Non intendo questionare sulle capacità della scienza di arrivare a tanto, al punto da consentire allo scienziato un esperimento tanto perverso. Mi concentrerò invece sul messaggio. Putnam sostiene che il mondo esiste, ma possiamo non sapere se è come lo concepiamo. La nostra concezione, nel caso specifico, è completamente errata, se, pur constatando di mangiare, dormire, ballare e parlare, siamo oggettivamente cervelli nella vasca. La mia replica è la seguente. Quando Putnam afferma che potremmo essere cervelli nella vasca, è disposto ad ammettere che tutto ciò che sta accadendo, compreso il fatto di aver egli scritto un articolo in cui parla di cervelli nella vasca sia, in verità, un’illusione procurataci da uno scienziato pazzo, che tiene il cervello di Putnam e i nostri nella vasca? Se sì, come può Putnam non affermare che anche il suo esperimento mentale è il prodotto di uno stimolo elettrico indotto dallo scienziato?

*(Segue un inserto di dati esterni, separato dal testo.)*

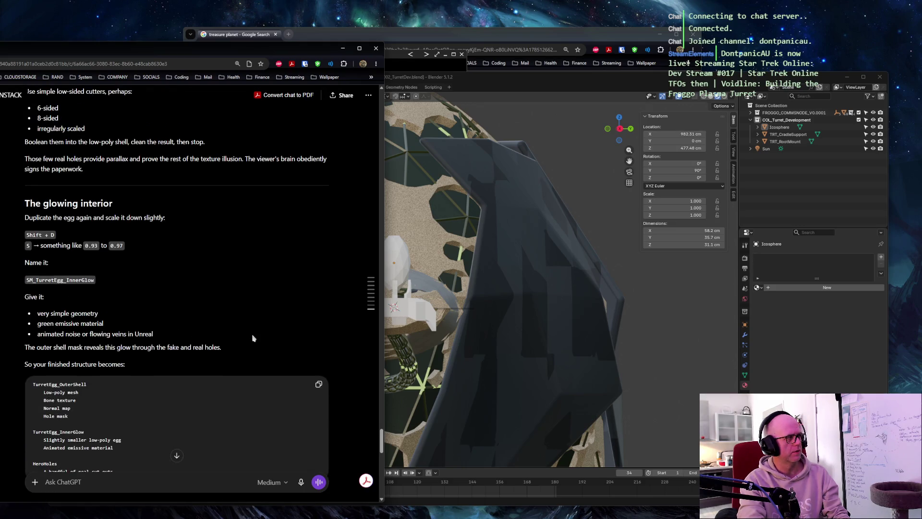
{"action": "scroll", "coordinate": [252, 338], "scroll_direction": "down", "scroll_amount": 4}
{"action": "left_click", "coordinate": [188, 368]}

Se, ancora, Putnam afferma che è vero: anche il mio esperimento mentale potrebbe essere il prodotto di un’allucinazione, come potrebbe non affermare che anche quest’ultima valutazione è, in definitiva, il prodotto di uno stimolo artificiale? E così via, all’infinito, fin sulle alte vette dei crampi mentali. C’è poco da fare, o siamo cervelli nella vasca, e allora c’è uno scienziato che a sua volta si chiede se è un cervello nella vasca e che crede di controllare l’attività nervosa di altri cervelli nella vasca, o l’espediente stesso si rivela essere un ragionamento circolare. Se, infatti, siamo autorizzati a dubitare della nostra conoscenza, siamo automaticamente autorizzati a fare a meno di un qualunque criterio razionale e coerente di giudizio. Con ciò si può sostenere che lo scetticismo non può che cadere in disgrazia tutte le volte che si impone, talvolta per genuina riserva gnoseologica, talvolta per lasciare luogo all’ideologia.
[1] QUINE W. V. O., Epistemology Naturalized., in Quine W. V. O., Ontological Relativity and Other
Essays, New York, Columbia Univ. Press, 1969, pp. 60-90.
[2] MASSIMO STANZIONE, Epistemologia Evoluzionistica, in “Arco di Giano” 2005, n°43, p. 105.
[3] LUCREZIO, La natura delle cose, Giulio Milanese (a cura di), Milano, Arnaldo Mondadori Editore 1992, pp. 271-272.